Su Shih is probably perhaps best known to Western audiences by his pen name, Su Tung-p'o. Born in 1036, five emperors came to the throne during his lifetime. Eleventh-century China, however, was a period of great political instability. The bitter rivalry between revisionist and conservative factions at court made a political career precarious. For Su Shih, known for his sharp wit and stubborn personality, it was even more difficult. However, the ups and downs of his life and career provided constant inspiration in his art and writing, for which he is so highly regarded by later generations.
Su's tumultuous career began around 1079, when he wrote a satirical poem on the New Policies promoted by Prime Minister Wang An-shih, who was infuriated and had Su arrested. Su served time in jail and was later released, but the following year he was banished to Huang-chou in the southern hinterlands. This proved to be a major turning point in his life. Beforehand, Su was a free and spirited personality, and his poetry was full of insight and energy. However, having barely escaped with his life and being banished to the harsh region of the south, he began to reflect on the beauty of nature and the meaning of life. In exile, he enjoyed the simple pleasures of farming and writing, taking joy in what life had to offer. In fact, many of his most popular works were done at the time. Though Su was later pardoned, he was never far from controversy. Even as an old man, he was banished to the furthest reaches of the land--Hainan Island in the South China Sea. The experience, however, only further enlightened him. Though pardoned once again, this time he did not make it back to court and died on the trip north.

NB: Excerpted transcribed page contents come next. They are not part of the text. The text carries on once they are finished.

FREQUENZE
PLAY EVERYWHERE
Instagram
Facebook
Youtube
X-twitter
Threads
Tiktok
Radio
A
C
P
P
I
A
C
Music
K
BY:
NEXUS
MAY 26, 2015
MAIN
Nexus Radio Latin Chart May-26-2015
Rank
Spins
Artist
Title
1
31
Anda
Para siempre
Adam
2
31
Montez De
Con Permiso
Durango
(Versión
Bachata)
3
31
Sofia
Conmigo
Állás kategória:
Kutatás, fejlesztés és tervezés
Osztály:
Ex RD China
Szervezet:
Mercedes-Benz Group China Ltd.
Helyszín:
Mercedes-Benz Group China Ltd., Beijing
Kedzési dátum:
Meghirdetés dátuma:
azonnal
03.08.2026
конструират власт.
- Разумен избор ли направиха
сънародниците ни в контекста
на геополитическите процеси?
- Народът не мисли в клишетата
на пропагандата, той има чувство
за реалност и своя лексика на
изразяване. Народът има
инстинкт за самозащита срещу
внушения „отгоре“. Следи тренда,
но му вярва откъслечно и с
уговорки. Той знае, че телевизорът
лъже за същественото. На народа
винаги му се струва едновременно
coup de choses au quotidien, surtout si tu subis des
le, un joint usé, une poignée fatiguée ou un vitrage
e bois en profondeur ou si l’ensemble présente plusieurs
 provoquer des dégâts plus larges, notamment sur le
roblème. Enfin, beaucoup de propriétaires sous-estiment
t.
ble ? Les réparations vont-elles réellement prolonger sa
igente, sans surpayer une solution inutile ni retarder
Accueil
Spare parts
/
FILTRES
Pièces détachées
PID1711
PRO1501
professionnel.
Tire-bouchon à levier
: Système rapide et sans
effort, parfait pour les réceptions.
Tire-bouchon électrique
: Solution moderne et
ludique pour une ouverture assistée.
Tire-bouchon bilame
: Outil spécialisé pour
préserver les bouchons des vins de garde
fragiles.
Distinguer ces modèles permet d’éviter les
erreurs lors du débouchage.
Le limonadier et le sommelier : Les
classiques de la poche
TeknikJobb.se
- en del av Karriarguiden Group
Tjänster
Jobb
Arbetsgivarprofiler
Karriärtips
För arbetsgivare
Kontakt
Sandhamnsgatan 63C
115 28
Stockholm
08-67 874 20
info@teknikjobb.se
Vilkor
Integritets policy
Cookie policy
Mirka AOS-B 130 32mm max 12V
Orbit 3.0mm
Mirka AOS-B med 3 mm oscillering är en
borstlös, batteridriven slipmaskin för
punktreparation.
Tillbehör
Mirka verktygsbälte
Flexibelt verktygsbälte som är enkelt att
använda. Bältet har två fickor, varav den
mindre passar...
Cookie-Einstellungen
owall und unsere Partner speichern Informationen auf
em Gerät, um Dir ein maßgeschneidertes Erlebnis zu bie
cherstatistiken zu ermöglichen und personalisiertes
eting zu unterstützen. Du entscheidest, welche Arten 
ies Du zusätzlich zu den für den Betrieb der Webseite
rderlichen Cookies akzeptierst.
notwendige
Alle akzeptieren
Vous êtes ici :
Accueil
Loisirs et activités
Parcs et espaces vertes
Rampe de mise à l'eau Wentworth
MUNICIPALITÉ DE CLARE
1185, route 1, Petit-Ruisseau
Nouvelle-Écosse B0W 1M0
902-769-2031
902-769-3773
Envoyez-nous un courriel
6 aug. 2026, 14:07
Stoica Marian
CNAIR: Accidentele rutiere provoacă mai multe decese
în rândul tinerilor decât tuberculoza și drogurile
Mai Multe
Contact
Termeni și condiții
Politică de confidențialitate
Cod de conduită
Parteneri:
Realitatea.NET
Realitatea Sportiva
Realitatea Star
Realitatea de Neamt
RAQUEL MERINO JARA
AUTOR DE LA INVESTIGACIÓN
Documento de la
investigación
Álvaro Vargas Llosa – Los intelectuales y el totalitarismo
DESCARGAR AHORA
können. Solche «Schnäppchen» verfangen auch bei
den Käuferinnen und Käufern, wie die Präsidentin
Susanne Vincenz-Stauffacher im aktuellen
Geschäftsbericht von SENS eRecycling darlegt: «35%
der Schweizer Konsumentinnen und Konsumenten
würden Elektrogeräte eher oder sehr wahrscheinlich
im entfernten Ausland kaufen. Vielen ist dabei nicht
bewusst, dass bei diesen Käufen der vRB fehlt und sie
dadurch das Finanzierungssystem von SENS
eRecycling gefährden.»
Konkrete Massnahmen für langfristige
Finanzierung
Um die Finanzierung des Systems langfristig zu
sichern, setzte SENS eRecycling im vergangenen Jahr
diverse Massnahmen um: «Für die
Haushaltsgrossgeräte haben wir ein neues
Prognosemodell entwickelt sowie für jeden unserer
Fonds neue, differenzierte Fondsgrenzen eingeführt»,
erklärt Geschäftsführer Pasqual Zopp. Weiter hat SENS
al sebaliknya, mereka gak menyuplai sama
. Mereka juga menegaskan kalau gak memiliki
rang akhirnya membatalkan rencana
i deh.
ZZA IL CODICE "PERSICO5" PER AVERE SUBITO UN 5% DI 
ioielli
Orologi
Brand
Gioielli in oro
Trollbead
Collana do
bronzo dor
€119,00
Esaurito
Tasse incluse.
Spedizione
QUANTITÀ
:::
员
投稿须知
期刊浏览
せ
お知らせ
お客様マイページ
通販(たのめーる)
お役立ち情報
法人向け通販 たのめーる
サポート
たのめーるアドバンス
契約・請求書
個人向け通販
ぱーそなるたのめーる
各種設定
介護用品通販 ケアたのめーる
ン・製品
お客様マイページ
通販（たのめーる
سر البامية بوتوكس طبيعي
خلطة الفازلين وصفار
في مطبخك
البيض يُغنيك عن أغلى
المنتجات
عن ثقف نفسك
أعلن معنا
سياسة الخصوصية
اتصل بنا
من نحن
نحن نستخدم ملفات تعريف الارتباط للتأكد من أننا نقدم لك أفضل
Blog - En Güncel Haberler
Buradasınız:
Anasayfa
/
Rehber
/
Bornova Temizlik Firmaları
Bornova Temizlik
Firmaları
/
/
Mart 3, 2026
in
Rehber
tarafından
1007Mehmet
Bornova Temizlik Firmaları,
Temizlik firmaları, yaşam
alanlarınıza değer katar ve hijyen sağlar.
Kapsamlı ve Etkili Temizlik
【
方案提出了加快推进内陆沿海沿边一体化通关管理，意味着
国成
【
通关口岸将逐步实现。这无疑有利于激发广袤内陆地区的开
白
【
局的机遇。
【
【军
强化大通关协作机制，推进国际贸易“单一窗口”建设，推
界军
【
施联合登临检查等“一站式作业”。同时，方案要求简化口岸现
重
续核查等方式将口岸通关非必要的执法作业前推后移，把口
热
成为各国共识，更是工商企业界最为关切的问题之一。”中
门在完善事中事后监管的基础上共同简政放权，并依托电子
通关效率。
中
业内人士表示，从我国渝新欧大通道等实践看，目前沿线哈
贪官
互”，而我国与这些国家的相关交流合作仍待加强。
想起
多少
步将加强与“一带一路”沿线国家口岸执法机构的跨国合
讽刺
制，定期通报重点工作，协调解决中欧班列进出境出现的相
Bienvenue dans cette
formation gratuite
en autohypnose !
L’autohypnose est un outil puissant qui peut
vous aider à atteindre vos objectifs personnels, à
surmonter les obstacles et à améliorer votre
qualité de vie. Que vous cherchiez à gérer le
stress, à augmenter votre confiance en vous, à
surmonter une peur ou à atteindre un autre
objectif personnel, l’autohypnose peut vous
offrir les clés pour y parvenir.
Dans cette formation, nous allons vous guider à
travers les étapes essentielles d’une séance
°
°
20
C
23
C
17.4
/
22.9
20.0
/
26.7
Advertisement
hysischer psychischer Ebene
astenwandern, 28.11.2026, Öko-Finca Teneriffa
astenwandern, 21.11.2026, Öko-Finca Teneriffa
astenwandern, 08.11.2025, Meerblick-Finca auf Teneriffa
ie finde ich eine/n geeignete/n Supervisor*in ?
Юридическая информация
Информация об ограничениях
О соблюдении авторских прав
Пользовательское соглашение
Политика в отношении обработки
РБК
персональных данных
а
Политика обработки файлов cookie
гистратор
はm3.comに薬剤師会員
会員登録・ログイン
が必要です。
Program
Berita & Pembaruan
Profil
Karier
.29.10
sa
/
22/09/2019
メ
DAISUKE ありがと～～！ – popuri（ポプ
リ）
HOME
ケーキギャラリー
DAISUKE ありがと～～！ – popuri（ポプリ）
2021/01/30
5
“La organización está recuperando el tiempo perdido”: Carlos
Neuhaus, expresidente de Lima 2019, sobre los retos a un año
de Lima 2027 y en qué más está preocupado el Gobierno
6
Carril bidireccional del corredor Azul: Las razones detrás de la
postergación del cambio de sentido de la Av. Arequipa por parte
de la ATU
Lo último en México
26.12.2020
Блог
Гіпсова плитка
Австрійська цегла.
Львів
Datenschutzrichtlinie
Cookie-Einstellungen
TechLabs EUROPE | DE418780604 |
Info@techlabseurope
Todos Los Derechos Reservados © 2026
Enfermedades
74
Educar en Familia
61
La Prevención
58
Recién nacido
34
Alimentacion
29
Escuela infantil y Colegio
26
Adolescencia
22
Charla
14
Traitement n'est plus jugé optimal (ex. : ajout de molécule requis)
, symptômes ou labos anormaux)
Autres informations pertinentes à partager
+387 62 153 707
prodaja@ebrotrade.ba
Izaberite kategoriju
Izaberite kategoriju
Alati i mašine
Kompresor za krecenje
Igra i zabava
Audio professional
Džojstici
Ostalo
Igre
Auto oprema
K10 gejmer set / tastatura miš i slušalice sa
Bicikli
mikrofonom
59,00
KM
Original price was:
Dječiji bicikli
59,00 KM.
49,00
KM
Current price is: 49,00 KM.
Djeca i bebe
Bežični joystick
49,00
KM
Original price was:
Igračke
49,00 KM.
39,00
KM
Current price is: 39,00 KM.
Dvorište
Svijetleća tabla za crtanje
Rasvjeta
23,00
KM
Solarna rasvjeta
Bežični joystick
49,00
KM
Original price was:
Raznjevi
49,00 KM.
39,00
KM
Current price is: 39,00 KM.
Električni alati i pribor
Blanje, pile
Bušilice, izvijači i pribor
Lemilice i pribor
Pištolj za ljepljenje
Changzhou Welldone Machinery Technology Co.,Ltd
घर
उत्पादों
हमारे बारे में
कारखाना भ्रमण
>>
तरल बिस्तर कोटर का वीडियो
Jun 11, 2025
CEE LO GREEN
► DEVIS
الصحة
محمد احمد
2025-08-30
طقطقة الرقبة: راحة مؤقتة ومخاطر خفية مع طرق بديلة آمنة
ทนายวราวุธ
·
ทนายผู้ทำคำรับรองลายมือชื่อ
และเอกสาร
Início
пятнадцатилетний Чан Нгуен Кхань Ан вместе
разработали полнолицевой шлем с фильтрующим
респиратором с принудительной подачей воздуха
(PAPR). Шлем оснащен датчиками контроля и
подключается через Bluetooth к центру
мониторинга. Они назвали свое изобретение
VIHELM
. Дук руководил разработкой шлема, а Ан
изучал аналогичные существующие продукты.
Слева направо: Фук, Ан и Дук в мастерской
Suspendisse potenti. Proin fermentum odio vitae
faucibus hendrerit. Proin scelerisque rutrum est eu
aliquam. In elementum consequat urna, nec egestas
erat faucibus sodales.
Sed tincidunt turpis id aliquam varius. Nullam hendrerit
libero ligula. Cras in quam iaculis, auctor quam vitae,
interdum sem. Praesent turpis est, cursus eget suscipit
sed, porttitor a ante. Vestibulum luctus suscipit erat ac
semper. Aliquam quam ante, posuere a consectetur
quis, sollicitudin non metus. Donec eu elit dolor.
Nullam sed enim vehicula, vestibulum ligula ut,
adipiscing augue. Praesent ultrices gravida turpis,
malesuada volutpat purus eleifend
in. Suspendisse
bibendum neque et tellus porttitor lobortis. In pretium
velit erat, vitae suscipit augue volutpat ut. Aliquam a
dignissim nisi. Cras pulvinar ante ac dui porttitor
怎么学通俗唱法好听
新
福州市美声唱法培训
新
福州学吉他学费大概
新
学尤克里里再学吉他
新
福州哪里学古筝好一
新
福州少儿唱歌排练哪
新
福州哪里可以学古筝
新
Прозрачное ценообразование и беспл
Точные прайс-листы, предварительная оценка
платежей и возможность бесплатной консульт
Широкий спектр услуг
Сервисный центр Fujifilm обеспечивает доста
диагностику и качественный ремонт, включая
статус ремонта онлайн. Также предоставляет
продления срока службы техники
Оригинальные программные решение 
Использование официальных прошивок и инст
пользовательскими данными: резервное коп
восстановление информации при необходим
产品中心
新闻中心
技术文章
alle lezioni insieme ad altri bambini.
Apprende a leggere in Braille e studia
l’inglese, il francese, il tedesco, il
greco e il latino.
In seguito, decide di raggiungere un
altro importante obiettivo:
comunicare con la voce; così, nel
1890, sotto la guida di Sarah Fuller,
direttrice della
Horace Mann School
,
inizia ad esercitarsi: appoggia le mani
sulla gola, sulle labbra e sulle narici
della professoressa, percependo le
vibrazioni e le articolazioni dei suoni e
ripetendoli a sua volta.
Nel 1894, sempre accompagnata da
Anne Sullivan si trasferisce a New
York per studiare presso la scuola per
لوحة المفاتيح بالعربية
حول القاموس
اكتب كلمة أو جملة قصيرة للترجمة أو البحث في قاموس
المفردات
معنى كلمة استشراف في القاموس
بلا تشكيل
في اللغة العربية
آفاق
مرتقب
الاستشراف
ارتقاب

It has now been almost 900 years since Su Shih passed away in 1101. Although his writings were once blacklisted, even destroyed, his genius could not be repressed. His poetry and writing have been reprinted, studied, and enjoyed by generations since. In this special exhibition, the National Palace Museum presents Su's literary output along with calligraphy, painting, and writing related to him. They serve to commemorate one of the greatest figures in the Sung dynasty as well as in Chinese history and art.